她緩緩睜開眼, 就對上了一雙仿如深海般不見底的墨色眼眸。
男人身形高大壯實,穿著灰色的背心, 結實緊繃的肌肉展露無餘,五官深邃棱角分明, 皮膚是好看的蜜色, 但是神情卻古板嚴肅。
“還能起來?”他盯著南妃妤,從容開口。
南妃妤眨了眨眼眸, 看著他半晌,脆生生回了兩個字, “不能。”
【九九, 這是誰啊?】她心裡問了句,雖然麵前的男人看起來正氣凜然的, 但是誰知道他是不是裝出來的?
【高至前,淩知兒同村的,據說是煞星命,不怎麼受大家待見。】
零九九這麼一說, 南妃妤倒是想起了什麼,村裡的確有這麼一個人,自小父母雙亡,被大伯一家送進了部隊,幾乎沒怎麼回村了。
不過原主平時根本不將這些放心上,也沒見過這號人,所以她也認不出來。
南妃妤此時身上的衣服臟兮兮的,紮著的兩條辮子沾著幾根草葉,小小的一張臉上也是被泥汙弄成了小花貓,唯有一雙明亮的眼眸,乾淨純粹,安靜如水。

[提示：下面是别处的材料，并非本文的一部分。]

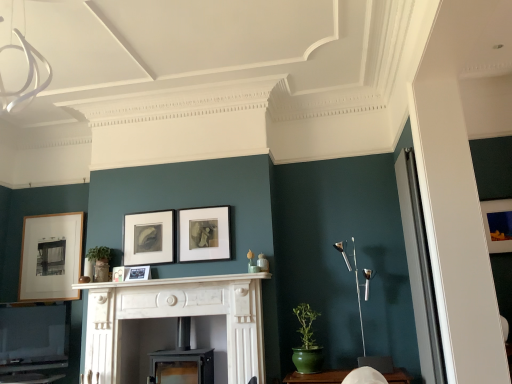
Question: From the image's perspective, is black matte picture frame at center, the fifth picture frame when ordered from left to right, beneath matte black picture frame at center, the third picture frame viewed from the left?

Choices:
 (A) yes
 (B) no

Answer: (B)

Question: From a real-world perspective, is black matte picture frame at center, the fifth picture frame when ordered from left to right, physically below matte black picture frame at center, the third picture frame viewed from the left?

Choices:
 (A) no
 (B) yes

Answer: (A)

Question: Is black matte picture frame at center, placed as the 2th picture frame when sorted from right to left, aimed at matte black picture frame at center, the fourth picture frame positioned from the right?

Choices:
 (A) no
 (B) yes

Answer: (A)

Question: Does black matte picture frame at center, the fifth picture frame when ordered from left to right, appear on the right side of matte black picture frame at center, the fourth picture frame positioned from the right?

Choices:
 (A) yes
 (B) no

Answer: (A)

Question: Does black matte picture frame at center, placed as the 2th picture frame when sorted from right to left, come behind matte black picture frame at center, the fourth picture frame positioned from the right?

Choices:
 (A) yes
 (B) no

Answer: (B)

Question: Considering the relative sizes of black matte picture frame at center, placed as the 2th picture frame when sorted from right to left, and matte black picture frame at center, the fourth picture frame positioned from the right, in the image provided, is black matte picture frame at center, placed as the 2th picture frame when sorted from right to left, wider than matte black picture frame at center, the fourth picture frame positioned from the right,?

Choices:
 (A) yes
 (B) no

Answer: (B)

Question: Can you confirm if green ceramic table at lower center is smaller than matte black picture frame at center, positioned as the fourth picture frame in left-to-right order?

Choices:
 (A) yes
 (B) no

Answer: (B)

Question: Are green ceramic table at lower center and matte black picture frame at center, positioned as the fourth picture frame in left-to-right order, located far from each other?

Choices:
 (A) no
 (B) yes

Answer: (B)

Question: Considering the relative positions of green ceramic table at lower center and matte black picture frame at center, which ranks as the 3th picture frame in right-to-left order, in the image provided, is green ceramic table at lower center to the right of matte black picture frame at center, which ranks as the 3th picture frame in right-to-left order, from the viewer's perspective?

Choices:
 (A) yes
 (B) no

Answer: (A)

Question: Can you confirm if green ceramic table at lower center is positioned to the left of matte black picture frame at center, positioned as the fourth picture frame in left-to-right order?

Choices:
 (A) no
 (B) yes

Answer: (A)

Question: Is green ceramic table at lower center wider than matte black picture frame at center, positioned as the fourth picture frame in left-to-right order?

Choices:
 (A) yes
 (B) no

Answer: (A)

Question: Does green ceramic table at lower center have a larger size compared to matte black picture frame at center, which ranks as the 3th picture frame in right-to-left order?

Choices:
 (A) no
 (B) yes

Answer: (B)

Question: Does matte black picture frame at center, the 5th picture frame viewed from the right, have a lesser height compared to wooden picture frame at left, positioned as the first picture frame in left-to-right order?

Choices:
 (A) no
 (B) yes

Answer: (B)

高至前看著麵前狼狽不堪,但是卻鎮定自如的女孩兒,一時不知道該說她心大還是樂觀。
“我幫你看看傷口。”他低聲說了句,得到了南妃妤的眼神允許後,才伸出手來,在她腰背上沁血的地方輕輕按了幾下,又捏住了她腫起來的腳踝。
“嘶……”南妃妤低低吸了一口氣。
高至前看了她一眼,想都沒想,就將她抱了起來。
“抱緊了。”他忽然說了句,隻餘一條手臂箍著她的臀下。
南妃妤連忙伸手扣住他脖子,隨後發現這個姿勢好像在抱小孩兒一樣,讓她感到羞恥不已,“放我下來,我能走了。”

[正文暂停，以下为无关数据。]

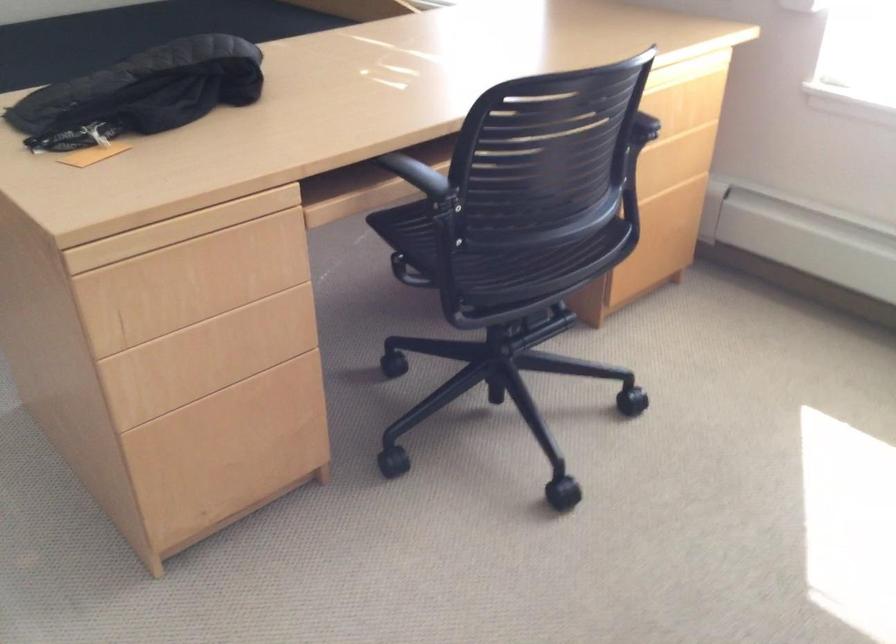
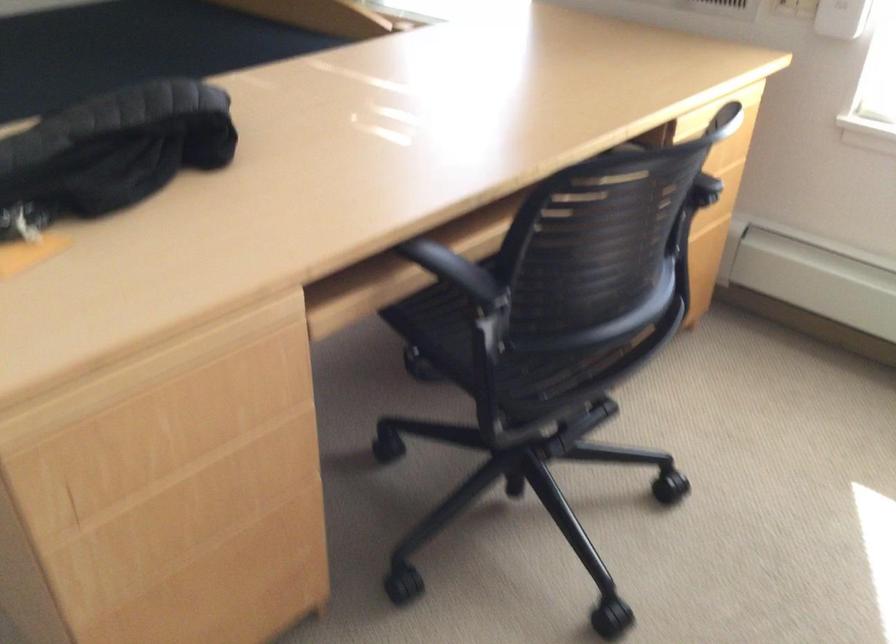
Which direction would the cameraman need to move to produce the second image?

高至前仿佛沒聽到一般,艱難地往上走,不過他冷漠的神情下,心裡卻有些不淡定。
在他過去的三十年,他從來沒這麼近距離接觸過一個女性。
他剛才將她抱起來時,也沒將她當成一個女的來看待,可是現如今,他懷裡這柔軟的身子貼合著他的身軀,隨著他的步伐磨蹭著他,讓他也全身都有些火熱起來。
他腳下加快了速度,不讓自己胡思亂想。
南妃妤看他腳步匆忙,低頭看了看。
隻見他左手還撐著一根樹乾,走路也是會失衡一般,時不時頓一下。
她這才想起,他的左腿好像是有問題的……
高至前好像就是因為受了傷才回鄉的,結果高家不允許他進門,他就在這山上住了。
走出了一段距離,南妃妤還有些擔心他會不會體力不支,但是卻發現他呼吸都沒亂。
她微微側臉,問了句,“你是誰?一大早怎麼會出現在這裡?”
“晨練。”高至前回了兩個字,沒說自己名字,也一點兒主動搭話的意思都沒有。
晨練啊……南妃妤想著他那受傷的腿,也是佩服他這樣折騰自己。
高至前扛著她從小路爬上了斷崖後,剛想問什麼,卻發現女孩兒的腦袋在他肩上一點一點的,已然睡了過去。
他抿了抿唇,腳步沒停,也沒再出聲叫醒她。
南妃妤是痛醒的。
她睜眼就看到了屋頂的木梁,腦子裡的記憶一點點浮現,她動了動腳踝,發現有些酸,但是已經不是很痛了。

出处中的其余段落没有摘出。